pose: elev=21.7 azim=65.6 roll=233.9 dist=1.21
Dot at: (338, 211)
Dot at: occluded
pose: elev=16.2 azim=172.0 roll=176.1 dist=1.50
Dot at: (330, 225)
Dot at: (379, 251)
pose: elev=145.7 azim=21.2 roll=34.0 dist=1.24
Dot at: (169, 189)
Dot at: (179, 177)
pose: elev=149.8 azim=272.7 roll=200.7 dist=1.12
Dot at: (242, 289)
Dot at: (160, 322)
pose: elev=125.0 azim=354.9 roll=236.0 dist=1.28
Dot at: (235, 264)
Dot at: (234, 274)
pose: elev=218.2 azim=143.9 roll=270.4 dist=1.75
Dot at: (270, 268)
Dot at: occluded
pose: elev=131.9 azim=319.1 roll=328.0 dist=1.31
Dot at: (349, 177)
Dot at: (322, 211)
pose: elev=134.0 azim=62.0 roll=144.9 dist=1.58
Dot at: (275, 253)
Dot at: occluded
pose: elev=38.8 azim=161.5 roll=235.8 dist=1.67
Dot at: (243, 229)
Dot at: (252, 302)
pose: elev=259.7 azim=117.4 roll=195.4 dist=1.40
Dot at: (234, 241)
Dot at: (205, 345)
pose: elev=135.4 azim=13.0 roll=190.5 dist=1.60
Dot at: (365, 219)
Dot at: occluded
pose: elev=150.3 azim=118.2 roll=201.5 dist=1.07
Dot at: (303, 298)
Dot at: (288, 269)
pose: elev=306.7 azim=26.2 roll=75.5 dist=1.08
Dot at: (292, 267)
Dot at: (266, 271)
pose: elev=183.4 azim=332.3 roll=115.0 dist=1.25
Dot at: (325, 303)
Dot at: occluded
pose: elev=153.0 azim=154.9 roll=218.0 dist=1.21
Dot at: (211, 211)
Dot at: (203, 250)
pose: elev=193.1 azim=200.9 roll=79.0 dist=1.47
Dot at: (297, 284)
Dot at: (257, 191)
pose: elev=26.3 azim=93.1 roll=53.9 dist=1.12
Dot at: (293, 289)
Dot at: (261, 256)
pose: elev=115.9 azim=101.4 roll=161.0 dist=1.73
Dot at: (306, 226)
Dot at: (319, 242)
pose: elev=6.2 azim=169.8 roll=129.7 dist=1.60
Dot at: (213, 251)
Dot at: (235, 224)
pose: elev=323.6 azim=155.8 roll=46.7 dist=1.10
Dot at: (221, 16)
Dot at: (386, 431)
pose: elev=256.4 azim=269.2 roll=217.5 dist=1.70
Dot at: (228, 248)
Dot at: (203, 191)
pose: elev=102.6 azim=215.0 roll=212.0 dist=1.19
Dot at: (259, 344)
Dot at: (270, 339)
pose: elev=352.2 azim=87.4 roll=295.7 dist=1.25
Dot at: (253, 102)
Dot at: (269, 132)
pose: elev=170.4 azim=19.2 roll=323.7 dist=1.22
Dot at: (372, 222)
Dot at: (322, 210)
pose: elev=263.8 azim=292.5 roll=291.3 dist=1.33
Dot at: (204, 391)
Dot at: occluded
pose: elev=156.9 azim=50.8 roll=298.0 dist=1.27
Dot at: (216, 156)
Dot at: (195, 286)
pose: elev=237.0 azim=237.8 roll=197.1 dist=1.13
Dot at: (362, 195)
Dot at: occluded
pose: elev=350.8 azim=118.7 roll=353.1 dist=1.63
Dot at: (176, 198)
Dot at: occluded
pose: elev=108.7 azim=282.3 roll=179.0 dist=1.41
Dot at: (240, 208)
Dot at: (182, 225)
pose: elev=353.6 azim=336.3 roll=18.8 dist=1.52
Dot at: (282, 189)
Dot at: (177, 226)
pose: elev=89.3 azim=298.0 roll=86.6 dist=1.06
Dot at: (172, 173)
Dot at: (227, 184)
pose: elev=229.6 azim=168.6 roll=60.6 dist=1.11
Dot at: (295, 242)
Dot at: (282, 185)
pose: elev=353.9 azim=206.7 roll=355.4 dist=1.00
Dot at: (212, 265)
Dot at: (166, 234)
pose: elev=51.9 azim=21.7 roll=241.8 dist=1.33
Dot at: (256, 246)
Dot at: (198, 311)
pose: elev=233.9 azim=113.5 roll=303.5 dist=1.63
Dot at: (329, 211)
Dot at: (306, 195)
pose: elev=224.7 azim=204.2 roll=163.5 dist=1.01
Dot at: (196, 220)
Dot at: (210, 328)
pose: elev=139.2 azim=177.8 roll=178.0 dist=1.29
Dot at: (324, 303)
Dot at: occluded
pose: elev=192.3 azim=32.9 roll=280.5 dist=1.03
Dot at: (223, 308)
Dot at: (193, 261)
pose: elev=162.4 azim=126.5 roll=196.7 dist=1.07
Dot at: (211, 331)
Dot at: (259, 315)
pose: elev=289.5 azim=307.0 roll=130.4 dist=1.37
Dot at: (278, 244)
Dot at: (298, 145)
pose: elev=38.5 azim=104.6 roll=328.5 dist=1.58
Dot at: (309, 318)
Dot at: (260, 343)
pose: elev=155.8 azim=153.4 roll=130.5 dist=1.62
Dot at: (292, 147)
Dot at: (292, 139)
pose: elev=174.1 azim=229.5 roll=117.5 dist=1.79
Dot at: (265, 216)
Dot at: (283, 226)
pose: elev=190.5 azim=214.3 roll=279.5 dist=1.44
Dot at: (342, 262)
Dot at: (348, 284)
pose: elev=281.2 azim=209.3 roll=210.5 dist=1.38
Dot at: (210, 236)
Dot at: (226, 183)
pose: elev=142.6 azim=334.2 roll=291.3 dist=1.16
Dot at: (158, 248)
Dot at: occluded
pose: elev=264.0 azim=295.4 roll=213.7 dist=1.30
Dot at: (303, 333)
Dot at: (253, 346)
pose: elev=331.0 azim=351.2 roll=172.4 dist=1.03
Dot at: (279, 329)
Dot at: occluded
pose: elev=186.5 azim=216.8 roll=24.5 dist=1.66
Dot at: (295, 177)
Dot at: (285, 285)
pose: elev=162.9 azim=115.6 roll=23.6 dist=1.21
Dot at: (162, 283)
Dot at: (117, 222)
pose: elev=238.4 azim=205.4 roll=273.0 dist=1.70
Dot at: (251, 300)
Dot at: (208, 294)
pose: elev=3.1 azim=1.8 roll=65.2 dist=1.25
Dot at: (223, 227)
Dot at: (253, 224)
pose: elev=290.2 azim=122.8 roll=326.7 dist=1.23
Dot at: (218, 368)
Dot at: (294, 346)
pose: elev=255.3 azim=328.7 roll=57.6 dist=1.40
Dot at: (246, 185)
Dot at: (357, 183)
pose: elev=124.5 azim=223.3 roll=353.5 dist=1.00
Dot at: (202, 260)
# # #
What to produce: Reproduce all of the data above exactly, line for line, without changing anything.

Answer to the exercise:
pose: elev=21.7 azim=65.6 roll=233.9 dist=1.21
Dot at: (338, 211)
Dot at: occluded
pose: elev=16.2 azim=172.0 roll=176.1 dist=1.50
Dot at: (330, 225)
Dot at: (379, 251)
pose: elev=145.7 azim=21.2 roll=34.0 dist=1.24
Dot at: (169, 189)
Dot at: (179, 177)
pose: elev=149.8 azim=272.7 roll=200.7 dist=1.12
Dot at: (242, 289)
Dot at: (160, 322)
pose: elev=125.0 azim=354.9 roll=236.0 dist=1.28
Dot at: (235, 264)
Dot at: (234, 274)
pose: elev=218.2 azim=143.9 roll=270.4 dist=1.75
Dot at: (270, 268)
Dot at: occluded
pose: elev=131.9 azim=319.1 roll=328.0 dist=1.31
Dot at: (349, 177)
Dot at: (322, 211)
pose: elev=134.0 azim=62.0 roll=144.9 dist=1.58
Dot at: (275, 253)
Dot at: occluded
pose: elev=38.8 azim=161.5 roll=235.8 dist=1.67
Dot at: (243, 229)
Dot at: (252, 302)
pose: elev=259.7 azim=117.4 roll=195.4 dist=1.40
Dot at: (234, 241)
Dot at: (205, 345)
pose: elev=135.4 azim=13.0 roll=190.5 dist=1.60
Dot at: (365, 219)
Dot at: occluded
pose: elev=150.3 azim=118.2 roll=201.5 dist=1.07
Dot at: (303, 298)
Dot at: (288, 269)
pose: elev=306.7 azim=26.2 roll=75.5 dist=1.08
Dot at: (292, 267)
Dot at: (266, 271)
pose: elev=183.4 azim=332.3 roll=115.0 dist=1.25
Dot at: (325, 303)
Dot at: occluded
pose: elev=153.0 azim=154.9 roll=218.0 dist=1.21
Dot at: (211, 211)
Dot at: (203, 250)
pose: elev=193.1 azim=200.9 roll=79.0 dist=1.47
Dot at: (297, 284)
Dot at: (257, 191)
pose: elev=26.3 azim=93.1 roll=53.9 dist=1.12
Dot at: (293, 289)
Dot at: (261, 256)
pose: elev=115.9 azim=101.4 roll=161.0 dist=1.73
Dot at: (306, 226)
Dot at: (319, 242)
pose: elev=6.2 azim=169.8 roll=129.7 dist=1.60
Dot at: (213, 251)
Dot at: (235, 224)
pose: elev=323.6 azim=155.8 roll=46.7 dist=1.10
Dot at: (221, 16)
Dot at: (386, 431)
pose: elev=256.4 azim=269.2 roll=217.5 dist=1.70
Dot at: (228, 248)
Dot at: (203, 191)
pose: elev=102.6 azim=215.0 roll=212.0 dist=1.19
Dot at: (259, 344)
Dot at: (270, 339)
pose: elev=352.2 azim=87.4 roll=295.7 dist=1.25
Dot at: (253, 102)
Dot at: (269, 132)
pose: elev=170.4 azim=19.2 roll=323.7 dist=1.22
Dot at: (372, 222)
Dot at: (322, 210)
pose: elev=263.8 azim=292.5 roll=291.3 dist=1.33
Dot at: (204, 391)
Dot at: occluded
pose: elev=156.9 azim=50.8 roll=298.0 dist=1.27
Dot at: (216, 156)
Dot at: (195, 286)
pose: elev=237.0 azim=237.8 roll=197.1 dist=1.13
Dot at: (362, 195)
Dot at: occluded
pose: elev=350.8 azim=118.7 roll=353.1 dist=1.63
Dot at: (176, 198)
Dot at: occluded
pose: elev=108.7 azim=282.3 roll=179.0 dist=1.41
Dot at: (240, 208)
Dot at: (182, 225)
pose: elev=353.6 azim=336.3 roll=18.8 dist=1.52
Dot at: (282, 189)
Dot at: (177, 226)
pose: elev=89.3 azim=298.0 roll=86.6 dist=1.06
Dot at: (172, 173)
Dot at: (227, 184)
pose: elev=229.6 azim=168.6 roll=60.6 dist=1.11
Dot at: (295, 242)
Dot at: (282, 185)
pose: elev=353.9 azim=206.7 roll=355.4 dist=1.00
Dot at: (212, 265)
Dot at: (166, 234)
pose: elev=51.9 azim=21.7 roll=241.8 dist=1.33
Dot at: (256, 246)
Dot at: (198, 311)
pose: elev=233.9 azim=113.5 roll=303.5 dist=1.63
Dot at: (329, 211)
Dot at: (306, 195)
pose: elev=224.7 azim=204.2 roll=163.5 dist=1.01
Dot at: (196, 220)
Dot at: (210, 328)
pose: elev=139.2 azim=177.8 roll=178.0 dist=1.29
Dot at: (324, 303)
Dot at: occluded
pose: elev=192.3 azim=32.9 roll=280.5 dist=1.03
Dot at: (223, 308)
Dot at: (193, 261)
pose: elev=162.4 azim=126.5 roll=196.7 dist=1.07
Dot at: (211, 331)
Dot at: (259, 315)
pose: elev=289.5 azim=307.0 roll=130.4 dist=1.37
Dot at: (278, 244)
Dot at: (298, 145)
pose: elev=38.5 azim=104.6 roll=328.5 dist=1.58
Dot at: (309, 318)
Dot at: (260, 343)
pose: elev=155.8 azim=153.4 roll=130.5 dist=1.62
Dot at: (292, 147)
Dot at: (292, 139)
pose: elev=174.1 azim=229.5 roll=117.5 dist=1.79
Dot at: (265, 216)
Dot at: (283, 226)
pose: elev=190.5 azim=214.3 roll=279.5 dist=1.44
Dot at: (342, 262)
Dot at: (348, 284)
pose: elev=281.2 azim=209.3 roll=210.5 dist=1.38
Dot at: (210, 236)
Dot at: (226, 183)
pose: elev=142.6 azim=334.2 roll=291.3 dist=1.16
Dot at: (158, 248)
Dot at: occluded
pose: elev=264.0 azim=295.4 roll=213.7 dist=1.30
Dot at: (303, 333)
Dot at: (253, 346)
pose: elev=331.0 azim=351.2 roll=172.4 dist=1.03
Dot at: (279, 329)
Dot at: occluded
pose: elev=186.5 azim=216.8 roll=24.5 dist=1.66
Dot at: (295, 177)
Dot at: (285, 285)
pose: elev=162.9 azim=115.6 roll=23.6 dist=1.21
Dot at: (162, 283)
Dot at: (117, 222)
pose: elev=238.4 azim=205.4 roll=273.0 dist=1.70
Dot at: (251, 300)
Dot at: (208, 294)
pose: elev=3.1 azim=1.8 roll=65.2 dist=1.25
Dot at: (223, 227)
Dot at: (253, 224)
pose: elev=290.2 azim=122.8 roll=326.7 dist=1.23
Dot at: (218, 368)
Dot at: (294, 346)
pose: elev=255.3 azim=328.7 roll=57.6 dist=1.40
Dot at: (246, 185)
Dot at: (357, 183)
pose: elev=124.5 azim=223.3 roll=353.5 dist=1.00
Dot at: (202, 260)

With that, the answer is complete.